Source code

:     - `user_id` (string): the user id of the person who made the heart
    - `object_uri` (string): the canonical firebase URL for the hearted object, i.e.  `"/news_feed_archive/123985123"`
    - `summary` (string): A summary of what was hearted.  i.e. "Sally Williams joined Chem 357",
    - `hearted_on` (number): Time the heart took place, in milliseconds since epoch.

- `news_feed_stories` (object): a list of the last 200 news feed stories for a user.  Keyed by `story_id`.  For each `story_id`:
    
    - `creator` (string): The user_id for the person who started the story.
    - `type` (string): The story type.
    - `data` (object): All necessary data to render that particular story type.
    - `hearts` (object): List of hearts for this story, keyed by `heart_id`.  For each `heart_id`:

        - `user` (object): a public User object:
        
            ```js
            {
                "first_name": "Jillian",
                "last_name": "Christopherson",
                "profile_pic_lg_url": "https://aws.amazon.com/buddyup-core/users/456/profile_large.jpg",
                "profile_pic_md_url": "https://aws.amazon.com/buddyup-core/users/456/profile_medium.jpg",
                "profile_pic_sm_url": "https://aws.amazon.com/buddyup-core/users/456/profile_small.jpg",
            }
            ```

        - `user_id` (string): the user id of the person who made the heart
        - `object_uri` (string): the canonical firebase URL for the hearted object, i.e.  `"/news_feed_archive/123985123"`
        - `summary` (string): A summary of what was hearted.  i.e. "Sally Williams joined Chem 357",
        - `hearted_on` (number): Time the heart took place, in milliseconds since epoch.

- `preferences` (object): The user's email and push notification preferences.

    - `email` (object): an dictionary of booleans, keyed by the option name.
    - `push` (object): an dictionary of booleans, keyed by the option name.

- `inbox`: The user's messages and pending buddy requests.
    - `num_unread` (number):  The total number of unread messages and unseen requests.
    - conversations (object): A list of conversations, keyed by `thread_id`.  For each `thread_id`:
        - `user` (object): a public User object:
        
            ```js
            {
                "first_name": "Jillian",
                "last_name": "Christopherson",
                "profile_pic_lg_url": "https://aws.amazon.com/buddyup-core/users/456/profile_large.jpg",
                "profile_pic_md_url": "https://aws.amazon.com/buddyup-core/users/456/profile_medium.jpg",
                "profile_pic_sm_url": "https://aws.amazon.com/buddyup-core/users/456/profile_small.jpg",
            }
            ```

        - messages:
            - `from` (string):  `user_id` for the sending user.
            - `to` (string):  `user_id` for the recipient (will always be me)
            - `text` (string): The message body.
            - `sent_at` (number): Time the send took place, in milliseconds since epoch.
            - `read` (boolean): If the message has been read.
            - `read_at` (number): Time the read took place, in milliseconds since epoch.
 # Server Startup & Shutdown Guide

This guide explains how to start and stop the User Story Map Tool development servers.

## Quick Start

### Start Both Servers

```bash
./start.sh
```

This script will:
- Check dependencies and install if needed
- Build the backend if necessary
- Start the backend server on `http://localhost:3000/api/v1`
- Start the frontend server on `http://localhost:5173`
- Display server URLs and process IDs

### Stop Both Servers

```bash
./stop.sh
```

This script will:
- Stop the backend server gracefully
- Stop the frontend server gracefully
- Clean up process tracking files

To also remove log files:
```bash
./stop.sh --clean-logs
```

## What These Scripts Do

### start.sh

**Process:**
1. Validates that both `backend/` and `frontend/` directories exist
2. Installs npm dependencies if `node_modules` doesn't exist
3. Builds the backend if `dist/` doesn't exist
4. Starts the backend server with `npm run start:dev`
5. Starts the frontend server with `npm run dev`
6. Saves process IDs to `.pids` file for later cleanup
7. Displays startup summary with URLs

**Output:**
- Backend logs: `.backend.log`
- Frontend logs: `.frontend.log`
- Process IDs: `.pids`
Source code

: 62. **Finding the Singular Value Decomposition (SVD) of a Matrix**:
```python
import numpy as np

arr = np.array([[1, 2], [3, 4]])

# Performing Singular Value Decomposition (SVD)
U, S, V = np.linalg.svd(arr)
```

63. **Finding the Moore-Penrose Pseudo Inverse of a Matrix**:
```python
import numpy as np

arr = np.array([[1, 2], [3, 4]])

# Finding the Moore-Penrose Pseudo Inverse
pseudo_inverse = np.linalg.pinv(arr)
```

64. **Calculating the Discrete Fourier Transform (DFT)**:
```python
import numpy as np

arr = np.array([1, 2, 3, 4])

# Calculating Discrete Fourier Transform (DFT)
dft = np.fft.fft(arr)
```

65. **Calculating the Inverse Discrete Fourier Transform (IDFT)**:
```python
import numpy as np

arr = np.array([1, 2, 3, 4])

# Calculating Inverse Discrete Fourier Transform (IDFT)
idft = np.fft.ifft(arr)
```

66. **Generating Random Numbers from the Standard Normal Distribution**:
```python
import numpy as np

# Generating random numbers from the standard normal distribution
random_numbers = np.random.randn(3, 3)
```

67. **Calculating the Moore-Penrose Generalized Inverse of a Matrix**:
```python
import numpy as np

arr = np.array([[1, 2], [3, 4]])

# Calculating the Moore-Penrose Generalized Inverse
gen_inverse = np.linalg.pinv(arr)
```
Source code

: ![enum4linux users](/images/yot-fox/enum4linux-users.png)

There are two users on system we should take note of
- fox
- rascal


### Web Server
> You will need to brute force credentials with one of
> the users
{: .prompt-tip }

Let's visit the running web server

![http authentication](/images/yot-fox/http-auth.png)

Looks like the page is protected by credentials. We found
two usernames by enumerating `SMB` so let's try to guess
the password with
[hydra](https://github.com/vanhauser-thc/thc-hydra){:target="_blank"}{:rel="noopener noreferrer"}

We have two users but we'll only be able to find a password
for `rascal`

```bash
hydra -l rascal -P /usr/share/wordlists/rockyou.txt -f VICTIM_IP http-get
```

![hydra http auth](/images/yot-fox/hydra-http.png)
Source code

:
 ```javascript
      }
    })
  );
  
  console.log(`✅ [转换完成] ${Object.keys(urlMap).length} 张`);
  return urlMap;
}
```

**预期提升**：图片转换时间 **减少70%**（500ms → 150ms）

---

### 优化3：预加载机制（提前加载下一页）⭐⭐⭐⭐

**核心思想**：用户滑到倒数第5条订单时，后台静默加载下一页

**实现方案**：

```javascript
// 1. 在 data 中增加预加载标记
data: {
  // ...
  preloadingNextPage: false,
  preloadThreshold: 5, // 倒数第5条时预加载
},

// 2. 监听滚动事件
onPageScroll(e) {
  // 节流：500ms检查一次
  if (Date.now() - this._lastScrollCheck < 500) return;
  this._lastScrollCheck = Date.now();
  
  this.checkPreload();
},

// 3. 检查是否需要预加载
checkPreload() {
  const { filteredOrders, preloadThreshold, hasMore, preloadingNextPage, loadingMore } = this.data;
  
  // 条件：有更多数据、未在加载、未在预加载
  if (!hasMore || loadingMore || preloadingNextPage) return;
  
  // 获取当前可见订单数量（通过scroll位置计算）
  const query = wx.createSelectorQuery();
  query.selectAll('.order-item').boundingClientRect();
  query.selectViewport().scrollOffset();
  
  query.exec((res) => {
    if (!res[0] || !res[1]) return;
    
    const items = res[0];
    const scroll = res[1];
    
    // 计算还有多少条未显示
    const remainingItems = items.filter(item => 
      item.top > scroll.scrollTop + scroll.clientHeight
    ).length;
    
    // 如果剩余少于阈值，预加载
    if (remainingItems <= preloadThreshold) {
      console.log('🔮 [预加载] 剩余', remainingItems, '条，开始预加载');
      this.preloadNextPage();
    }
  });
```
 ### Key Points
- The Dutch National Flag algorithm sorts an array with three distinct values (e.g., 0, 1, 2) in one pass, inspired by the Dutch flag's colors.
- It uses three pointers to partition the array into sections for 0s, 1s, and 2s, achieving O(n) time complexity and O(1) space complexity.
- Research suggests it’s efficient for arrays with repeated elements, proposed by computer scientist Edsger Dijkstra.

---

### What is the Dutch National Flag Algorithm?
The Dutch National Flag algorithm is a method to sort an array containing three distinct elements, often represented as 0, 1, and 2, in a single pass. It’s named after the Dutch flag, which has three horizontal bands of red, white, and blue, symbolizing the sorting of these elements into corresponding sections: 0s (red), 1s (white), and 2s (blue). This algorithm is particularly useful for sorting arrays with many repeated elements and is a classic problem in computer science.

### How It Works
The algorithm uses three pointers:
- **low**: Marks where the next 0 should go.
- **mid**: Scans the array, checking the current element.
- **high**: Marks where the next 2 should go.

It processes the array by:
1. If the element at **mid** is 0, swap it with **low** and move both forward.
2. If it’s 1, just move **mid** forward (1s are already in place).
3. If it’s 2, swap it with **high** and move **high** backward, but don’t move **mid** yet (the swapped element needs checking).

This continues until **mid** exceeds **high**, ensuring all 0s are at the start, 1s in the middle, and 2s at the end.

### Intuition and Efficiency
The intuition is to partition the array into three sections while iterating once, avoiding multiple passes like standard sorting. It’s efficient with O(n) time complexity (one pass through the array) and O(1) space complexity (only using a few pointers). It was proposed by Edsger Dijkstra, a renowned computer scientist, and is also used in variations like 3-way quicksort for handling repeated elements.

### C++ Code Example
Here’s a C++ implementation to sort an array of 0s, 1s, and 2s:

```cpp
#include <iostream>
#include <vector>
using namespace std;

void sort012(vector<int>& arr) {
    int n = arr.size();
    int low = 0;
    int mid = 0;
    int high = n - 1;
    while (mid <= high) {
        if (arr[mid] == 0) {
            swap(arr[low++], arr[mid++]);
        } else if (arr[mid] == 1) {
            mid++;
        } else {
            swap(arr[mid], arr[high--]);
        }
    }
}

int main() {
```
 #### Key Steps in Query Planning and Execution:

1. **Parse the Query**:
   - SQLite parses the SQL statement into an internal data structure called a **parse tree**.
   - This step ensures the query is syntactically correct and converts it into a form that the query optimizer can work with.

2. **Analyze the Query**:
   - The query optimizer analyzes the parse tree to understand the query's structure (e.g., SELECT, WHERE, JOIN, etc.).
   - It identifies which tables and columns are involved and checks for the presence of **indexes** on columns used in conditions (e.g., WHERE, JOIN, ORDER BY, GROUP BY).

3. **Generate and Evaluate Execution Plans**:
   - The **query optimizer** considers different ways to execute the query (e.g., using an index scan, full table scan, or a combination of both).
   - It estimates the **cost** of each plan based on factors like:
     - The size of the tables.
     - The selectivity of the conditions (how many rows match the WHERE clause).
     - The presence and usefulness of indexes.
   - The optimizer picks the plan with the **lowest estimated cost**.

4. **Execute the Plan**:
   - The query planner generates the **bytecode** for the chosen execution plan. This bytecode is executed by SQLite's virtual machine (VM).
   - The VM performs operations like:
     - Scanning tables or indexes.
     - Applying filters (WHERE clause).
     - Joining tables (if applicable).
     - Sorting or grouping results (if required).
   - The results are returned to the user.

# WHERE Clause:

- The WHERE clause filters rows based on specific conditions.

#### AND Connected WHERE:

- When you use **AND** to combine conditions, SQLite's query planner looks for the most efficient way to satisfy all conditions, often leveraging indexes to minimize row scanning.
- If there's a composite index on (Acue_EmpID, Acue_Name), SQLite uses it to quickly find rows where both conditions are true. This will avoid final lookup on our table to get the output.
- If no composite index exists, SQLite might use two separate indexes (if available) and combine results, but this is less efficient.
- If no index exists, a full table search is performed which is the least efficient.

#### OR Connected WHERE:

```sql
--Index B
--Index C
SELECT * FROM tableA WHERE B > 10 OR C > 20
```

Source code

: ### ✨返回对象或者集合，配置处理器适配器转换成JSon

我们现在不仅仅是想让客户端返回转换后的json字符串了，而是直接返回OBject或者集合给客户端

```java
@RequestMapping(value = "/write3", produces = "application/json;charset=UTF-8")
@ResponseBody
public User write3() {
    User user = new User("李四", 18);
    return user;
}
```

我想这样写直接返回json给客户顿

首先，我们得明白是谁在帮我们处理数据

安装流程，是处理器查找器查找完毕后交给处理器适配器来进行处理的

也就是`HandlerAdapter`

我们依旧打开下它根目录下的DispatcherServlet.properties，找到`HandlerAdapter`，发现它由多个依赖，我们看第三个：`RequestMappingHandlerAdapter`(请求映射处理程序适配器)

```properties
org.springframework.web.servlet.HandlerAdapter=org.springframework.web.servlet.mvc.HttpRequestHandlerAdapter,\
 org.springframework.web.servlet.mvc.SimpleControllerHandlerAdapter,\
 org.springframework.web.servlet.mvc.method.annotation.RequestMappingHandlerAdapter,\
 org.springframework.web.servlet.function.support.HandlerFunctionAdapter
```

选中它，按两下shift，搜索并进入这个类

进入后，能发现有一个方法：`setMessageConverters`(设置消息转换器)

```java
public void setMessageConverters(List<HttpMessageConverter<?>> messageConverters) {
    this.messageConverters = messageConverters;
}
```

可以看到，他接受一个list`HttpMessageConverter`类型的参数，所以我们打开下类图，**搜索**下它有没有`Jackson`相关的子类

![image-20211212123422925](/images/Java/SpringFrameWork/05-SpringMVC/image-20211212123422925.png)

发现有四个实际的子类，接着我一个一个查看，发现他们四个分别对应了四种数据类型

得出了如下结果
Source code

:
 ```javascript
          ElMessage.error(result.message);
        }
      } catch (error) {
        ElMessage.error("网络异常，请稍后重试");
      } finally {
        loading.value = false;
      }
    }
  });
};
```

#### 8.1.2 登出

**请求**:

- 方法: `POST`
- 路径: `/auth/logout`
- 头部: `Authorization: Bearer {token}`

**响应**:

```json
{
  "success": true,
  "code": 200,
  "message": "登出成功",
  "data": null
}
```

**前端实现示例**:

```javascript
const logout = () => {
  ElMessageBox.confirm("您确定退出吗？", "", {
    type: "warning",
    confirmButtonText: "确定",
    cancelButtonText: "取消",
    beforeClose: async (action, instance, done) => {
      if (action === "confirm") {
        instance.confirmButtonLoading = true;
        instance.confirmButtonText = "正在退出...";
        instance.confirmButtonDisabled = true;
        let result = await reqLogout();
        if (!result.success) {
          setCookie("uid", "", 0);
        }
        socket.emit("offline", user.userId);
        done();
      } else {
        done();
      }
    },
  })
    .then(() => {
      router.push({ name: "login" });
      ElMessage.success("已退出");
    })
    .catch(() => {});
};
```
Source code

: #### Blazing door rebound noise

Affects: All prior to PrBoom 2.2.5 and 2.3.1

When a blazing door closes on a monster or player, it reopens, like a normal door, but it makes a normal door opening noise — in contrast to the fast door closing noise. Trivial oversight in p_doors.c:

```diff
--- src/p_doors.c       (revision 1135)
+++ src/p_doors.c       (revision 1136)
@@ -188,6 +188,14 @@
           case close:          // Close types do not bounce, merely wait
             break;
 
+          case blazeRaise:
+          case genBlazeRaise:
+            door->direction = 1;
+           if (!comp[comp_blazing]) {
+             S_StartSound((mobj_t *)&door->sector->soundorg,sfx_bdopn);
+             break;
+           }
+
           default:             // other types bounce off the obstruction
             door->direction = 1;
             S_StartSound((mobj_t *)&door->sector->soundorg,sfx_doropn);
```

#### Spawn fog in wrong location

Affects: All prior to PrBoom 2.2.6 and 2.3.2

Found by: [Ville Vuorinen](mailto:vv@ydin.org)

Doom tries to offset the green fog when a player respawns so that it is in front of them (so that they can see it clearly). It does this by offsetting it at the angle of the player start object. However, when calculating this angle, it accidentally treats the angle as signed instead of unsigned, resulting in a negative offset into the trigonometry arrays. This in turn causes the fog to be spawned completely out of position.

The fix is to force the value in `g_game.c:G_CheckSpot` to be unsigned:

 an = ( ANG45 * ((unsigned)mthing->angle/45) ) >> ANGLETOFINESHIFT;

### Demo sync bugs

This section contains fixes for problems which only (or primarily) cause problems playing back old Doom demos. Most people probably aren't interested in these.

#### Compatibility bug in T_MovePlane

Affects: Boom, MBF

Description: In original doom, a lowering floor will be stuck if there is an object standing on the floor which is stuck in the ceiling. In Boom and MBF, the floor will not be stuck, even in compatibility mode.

⁂

## Exercise aim
Set down exactly the lines from the opening line of the material through the line in which "The story type." occurs, both included, and no other lines.

## Output
Source code

:     - `user_id` (string): the user id of the person who made the heart
    - `object_uri` (string): the canonical firebase URL for the hearted object, i.e.  `"/news_feed_archive/123985123"`
    - `summary` (string): A summary of what was hearted.  i.e. "Sally Williams joined Chem 357",
    - `hearted_on` (number): Time the heart took place, in milliseconds since epoch.

- `news_feed_stories` (object): a list of the last 200 news feed stories for a user.  Keyed by `story_id`.  For each `story_id`:
    
    - `creator` (string): The user_id for the person who started the story.
    - `type` (string): The story type.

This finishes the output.